Según una encuesta encargada por la asociación, el 55% de los ciudadanos, cuando efectúa una queja a alguna empresa, la hace por vía telefónica. "Esto hace que en muchas ocasiones no quede constancia de la reclamación y el consumidor tenga que volver a empezar, si es que no se ha pasado el plazo para hacerlo", ha señalado Irache en un comunicado.

La encuesta revela que el 40% de los consumidores hace sus reclamaciones de forma presencial; el 23% utiliza el correo electrónico; el 2%, el correo postal; y el 1% lo hace por correo certificado.

Los menores de 30 años son los que más reclamaciones efectúan y lo hacen por teléfono en mayor proporción -63%- que otros tramos de edad. Por su parte, los mayores de 65 años son los que menos quejas presentan a las empresas y prefieren hacerlo personándose en los establecimientos que por teléfono; además utilizan el correo electrónico en menor medida que otras edades.

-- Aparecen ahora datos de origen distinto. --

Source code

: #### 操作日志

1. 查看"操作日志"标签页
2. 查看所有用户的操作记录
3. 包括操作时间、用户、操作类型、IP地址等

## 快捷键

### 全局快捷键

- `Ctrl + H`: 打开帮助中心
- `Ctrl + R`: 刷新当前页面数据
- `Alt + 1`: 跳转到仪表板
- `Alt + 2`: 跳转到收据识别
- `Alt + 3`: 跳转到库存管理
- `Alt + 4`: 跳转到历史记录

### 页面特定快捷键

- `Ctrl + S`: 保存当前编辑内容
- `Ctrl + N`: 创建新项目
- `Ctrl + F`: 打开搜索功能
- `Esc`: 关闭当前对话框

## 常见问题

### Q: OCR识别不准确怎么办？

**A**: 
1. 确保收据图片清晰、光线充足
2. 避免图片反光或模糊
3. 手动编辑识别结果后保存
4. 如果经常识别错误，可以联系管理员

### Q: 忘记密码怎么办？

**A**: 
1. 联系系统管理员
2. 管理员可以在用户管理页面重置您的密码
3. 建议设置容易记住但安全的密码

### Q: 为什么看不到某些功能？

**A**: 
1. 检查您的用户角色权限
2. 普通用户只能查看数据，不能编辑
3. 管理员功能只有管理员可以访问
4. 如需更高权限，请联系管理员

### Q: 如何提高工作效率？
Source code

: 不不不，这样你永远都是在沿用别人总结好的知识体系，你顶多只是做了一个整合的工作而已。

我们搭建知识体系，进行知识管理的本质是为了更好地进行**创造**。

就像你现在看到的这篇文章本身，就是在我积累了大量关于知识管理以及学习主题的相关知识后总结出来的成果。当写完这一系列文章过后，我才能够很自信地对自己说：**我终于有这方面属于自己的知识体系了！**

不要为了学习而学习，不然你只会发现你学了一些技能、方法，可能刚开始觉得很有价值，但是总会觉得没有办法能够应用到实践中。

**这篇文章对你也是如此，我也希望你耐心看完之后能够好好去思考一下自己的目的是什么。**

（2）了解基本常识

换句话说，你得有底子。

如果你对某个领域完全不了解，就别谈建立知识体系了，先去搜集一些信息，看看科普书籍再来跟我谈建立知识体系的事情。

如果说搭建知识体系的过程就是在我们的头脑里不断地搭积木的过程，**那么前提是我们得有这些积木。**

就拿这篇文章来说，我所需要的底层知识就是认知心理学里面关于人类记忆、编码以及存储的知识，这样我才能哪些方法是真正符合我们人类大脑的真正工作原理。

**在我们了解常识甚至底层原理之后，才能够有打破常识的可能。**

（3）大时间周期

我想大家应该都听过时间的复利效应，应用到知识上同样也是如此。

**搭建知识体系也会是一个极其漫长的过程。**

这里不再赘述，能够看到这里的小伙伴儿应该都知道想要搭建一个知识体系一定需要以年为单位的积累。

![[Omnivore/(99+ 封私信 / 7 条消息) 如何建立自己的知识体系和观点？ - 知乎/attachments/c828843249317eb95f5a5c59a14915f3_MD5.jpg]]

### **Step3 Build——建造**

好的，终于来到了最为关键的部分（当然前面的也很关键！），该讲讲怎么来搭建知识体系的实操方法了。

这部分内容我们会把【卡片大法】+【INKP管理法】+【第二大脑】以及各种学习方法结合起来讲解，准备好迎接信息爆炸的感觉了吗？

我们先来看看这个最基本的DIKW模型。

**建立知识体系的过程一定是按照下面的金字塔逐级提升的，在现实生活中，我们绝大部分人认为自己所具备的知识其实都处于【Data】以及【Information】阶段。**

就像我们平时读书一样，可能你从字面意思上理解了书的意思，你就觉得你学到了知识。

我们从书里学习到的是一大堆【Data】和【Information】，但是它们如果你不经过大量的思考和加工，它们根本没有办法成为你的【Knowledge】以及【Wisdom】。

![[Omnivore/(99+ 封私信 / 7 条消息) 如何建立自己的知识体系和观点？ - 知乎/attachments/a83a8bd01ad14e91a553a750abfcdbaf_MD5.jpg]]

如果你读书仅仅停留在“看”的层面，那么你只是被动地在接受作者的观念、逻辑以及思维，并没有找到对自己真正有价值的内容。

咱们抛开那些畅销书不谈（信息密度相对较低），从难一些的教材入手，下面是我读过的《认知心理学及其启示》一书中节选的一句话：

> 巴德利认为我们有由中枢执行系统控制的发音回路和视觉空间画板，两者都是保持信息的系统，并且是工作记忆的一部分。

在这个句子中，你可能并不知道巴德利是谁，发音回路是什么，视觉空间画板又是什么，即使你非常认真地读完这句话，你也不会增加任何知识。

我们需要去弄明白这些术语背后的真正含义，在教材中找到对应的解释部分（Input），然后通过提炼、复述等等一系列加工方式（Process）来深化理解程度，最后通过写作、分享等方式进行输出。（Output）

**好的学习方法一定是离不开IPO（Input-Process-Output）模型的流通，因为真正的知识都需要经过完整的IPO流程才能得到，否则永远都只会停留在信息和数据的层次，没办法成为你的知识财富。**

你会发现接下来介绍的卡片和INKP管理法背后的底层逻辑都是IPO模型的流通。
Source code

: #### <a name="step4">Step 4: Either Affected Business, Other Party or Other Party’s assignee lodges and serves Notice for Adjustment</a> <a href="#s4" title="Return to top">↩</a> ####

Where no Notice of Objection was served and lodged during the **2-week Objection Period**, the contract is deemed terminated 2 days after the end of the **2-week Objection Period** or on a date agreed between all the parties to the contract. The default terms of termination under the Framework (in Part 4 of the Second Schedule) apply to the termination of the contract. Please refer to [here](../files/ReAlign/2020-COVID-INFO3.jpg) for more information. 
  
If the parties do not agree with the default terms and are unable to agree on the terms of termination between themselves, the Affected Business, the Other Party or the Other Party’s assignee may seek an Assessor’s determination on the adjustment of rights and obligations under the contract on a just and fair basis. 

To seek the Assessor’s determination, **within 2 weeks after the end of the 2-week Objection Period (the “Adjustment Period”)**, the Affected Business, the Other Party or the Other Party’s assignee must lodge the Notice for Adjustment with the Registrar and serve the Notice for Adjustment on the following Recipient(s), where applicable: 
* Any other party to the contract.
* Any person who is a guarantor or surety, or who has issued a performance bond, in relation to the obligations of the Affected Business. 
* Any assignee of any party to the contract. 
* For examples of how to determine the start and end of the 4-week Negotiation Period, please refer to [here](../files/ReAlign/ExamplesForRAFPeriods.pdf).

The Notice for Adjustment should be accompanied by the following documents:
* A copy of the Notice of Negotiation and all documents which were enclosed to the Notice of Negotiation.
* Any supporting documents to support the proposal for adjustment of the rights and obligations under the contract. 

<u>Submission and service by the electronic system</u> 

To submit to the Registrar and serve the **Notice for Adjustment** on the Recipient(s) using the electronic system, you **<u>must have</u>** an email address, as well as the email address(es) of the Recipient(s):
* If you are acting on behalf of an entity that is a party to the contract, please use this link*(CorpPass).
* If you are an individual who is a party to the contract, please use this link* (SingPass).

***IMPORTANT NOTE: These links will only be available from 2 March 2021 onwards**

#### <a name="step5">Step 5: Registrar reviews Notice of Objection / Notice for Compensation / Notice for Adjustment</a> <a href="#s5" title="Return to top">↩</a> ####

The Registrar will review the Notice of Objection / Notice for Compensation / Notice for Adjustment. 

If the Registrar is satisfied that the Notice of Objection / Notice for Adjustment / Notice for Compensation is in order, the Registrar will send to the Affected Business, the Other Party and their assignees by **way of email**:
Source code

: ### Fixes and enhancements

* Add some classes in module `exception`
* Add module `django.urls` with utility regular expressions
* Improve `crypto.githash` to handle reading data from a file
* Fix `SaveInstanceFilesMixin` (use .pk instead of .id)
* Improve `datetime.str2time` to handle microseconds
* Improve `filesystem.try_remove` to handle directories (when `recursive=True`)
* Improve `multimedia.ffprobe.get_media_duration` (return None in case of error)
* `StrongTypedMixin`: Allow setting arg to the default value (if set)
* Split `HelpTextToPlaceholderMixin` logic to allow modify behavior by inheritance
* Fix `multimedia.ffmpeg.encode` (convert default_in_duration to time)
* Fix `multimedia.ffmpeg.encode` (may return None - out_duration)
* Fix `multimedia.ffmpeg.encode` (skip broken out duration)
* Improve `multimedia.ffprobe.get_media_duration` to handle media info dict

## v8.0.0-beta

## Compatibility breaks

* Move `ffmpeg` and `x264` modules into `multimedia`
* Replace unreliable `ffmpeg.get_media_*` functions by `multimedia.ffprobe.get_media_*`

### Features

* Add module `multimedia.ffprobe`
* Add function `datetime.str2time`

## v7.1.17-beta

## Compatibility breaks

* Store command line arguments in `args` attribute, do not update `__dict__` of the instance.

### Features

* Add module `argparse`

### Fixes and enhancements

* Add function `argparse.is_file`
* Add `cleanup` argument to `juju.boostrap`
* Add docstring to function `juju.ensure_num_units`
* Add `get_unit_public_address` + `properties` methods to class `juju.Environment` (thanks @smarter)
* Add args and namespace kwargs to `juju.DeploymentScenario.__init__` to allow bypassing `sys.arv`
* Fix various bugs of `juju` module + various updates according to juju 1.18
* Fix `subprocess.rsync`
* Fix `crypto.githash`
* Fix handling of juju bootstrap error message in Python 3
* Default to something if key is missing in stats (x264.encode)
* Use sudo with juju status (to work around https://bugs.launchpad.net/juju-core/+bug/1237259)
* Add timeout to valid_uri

La asociación ha explicado que la ley de consumidores y usuarios señala que las empresas "deberán asegurar que el consumidor tenga constancia de sus quejas y reclamaciones mediante la entrega de una clave identificativa y un justificante por escrito". "Sin embargo, con mucha frecuencia esto no se cumple y no queda constancia de las llamadas", ha indicado.

Por ello, siempre que el consumidor llama a una empresa para hacer una reclamación conviene pedir una clave identificativa del caso y una confirmación por escrito de la reclamación. "Si no lo tiene, es más seguro no confiarse y enviar una reclamación por escrito", ha recomendado Irache.

En caso de las reclamaciones presenciales, conviene siempre rellenar un documento escrito en el que se plasme la reclamación y quedarse con una copia sellada por la empresa. Puede valer una hoja de reclamaciones, que todos los establecimientos abiertos al público tienen obligación de tener.

Irache ha resaltado que una comunicación por escrito y enviada de forma fehaciente "puede permitir que no se pase el plazo para poder reclamar". En este sentido, como norma general, las empresas tienen un mes para dar una respuesta a la reclamación del consumidor. Pero también hay plazos específicos en función de las circunstancias y los sectores de los que se trate el problema, como el mes de antelación a la vigencia del seguro con el que el consumidor debe solicitar la baja o los catorce días con que se cuenta para desistir de una compra por internet en la Unión Europea.

Finalmente, la asociación de consumidores ha explicado que cada modo de comunicación ofrece sus propias características. Así, la carta postal ordinaria "no ofrece garantía alguna de que ha sido recibida por el receptor". Para ello, es necesario enviar una carta certificada con acuse de recibo, que hace constar quién recibió la carta así como la fecha y la hora. "Sin embargo, no acredita el contenido de la carta. Para ello, hay que enviar un burofax o un telegrama, que sí acreditan el contenido y tienen valor probatorio ante un juez", ha apuntado.